◆ DOCUMENT SEGMENT:
__________

Homeland Security has more contractors than government employees who are so deeply ingrained in governmental functions potentially influencing decisions well outside the duties of a hired gun. A Senate Committee looking into the matter uncovered the justification for this hiring practice. The long standing practice of hiring contractors to fill open positions earmarked for W-2 employees has created a situation that is not easily rectified. The committee determined the department lacks in-house expertise and institutional knowledge and must rely on contractors to fill the needs of the department and issued a "strong urging" to DHS to change its hiring practices. The problem is so pervasive an overnight change is not possible. Robert Burton, Deputy Administrator of the Office of Federal Procurement Policy said "the question is, what rules will govern that relationship.

What?? Ask any private employer and they can quote the rules for hiring contractors and the pitfalls of improper worker classification. Compared to the hammers and large boons lowered on non-government employers who utilize the exact same hiring practices it seems very little has been done to influence change in governmental hiring practices. Company's in the private sector have endured years of harsh financial penalties, been threatened with 3rd degree felony charges, paid fines and penalties in the billion dollar range for misclassifying workers.  Compared to a "strong urging" to fix the problem and a check for $39 million in procurement dollars to hire regular employees the punishment pales in comparison.

__________

◆ RECORDED DATA:
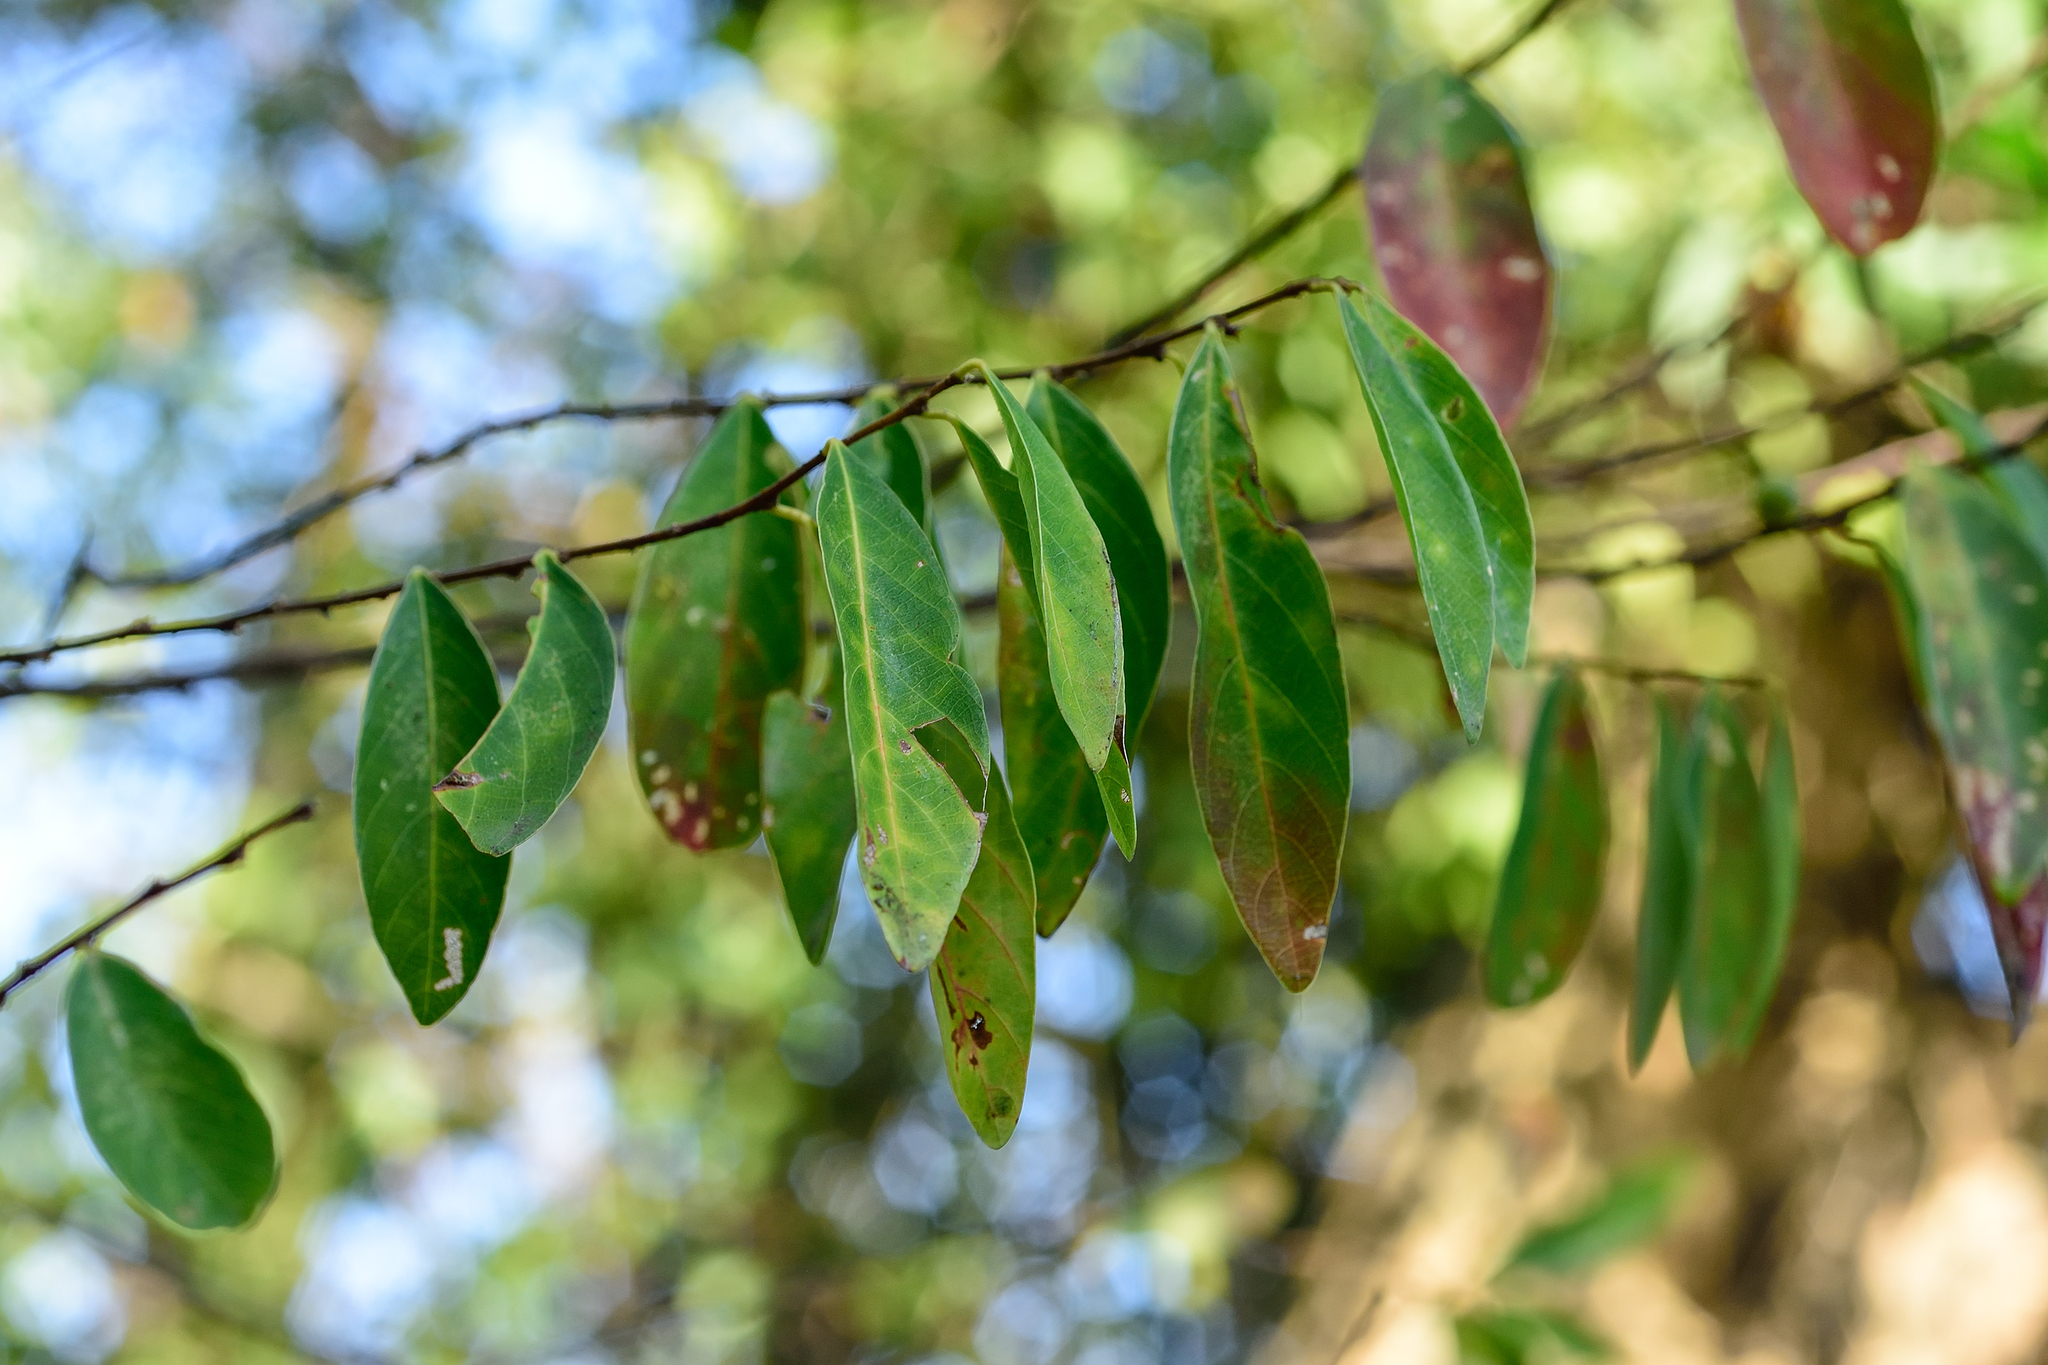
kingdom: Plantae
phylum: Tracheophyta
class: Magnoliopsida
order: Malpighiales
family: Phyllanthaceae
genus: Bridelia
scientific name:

__________

◆ TASKS TO PERFORM:
[1] In the piece on Homeland Security contractors:
(a) What position does Robert Burton hold?
(b) What did the Senate committee issue to DHS about its hiring practices?
(c) How much in procurement dollars does the text mention for hiring regular employees?
[2] Can you reproduce word for word the part of the Homeland Security contractors piece that begins at the words "What?? Ask any" and stops after the words "pales in comparison."?

◆ RESULTS:
[1]
(a) Deputy Administrator of the Office of Federal Procurement Policy
(b) A "strong urging" to change its hiring practices
(c) $39 million

[2]
What?? Ask any private employer and they can quote the rules for hiring contractors and the pitfalls of improper worker classification. Compared to the hammers and large boons lowered on non-government employers who utilize the exact same hiring practices it seems very little has been done to influence change in governmental hiring practices. Company's in the private sector have endured years of harsh financial penalties, been threatened with 3rd degree felony charges, paid fines and penalties in the billion dollar range for misclassifying workers.  Compared to a "strong urging" to fix the problem and a check for $39 million in procurement dollars to hire regular employees the punishment pales in comparison.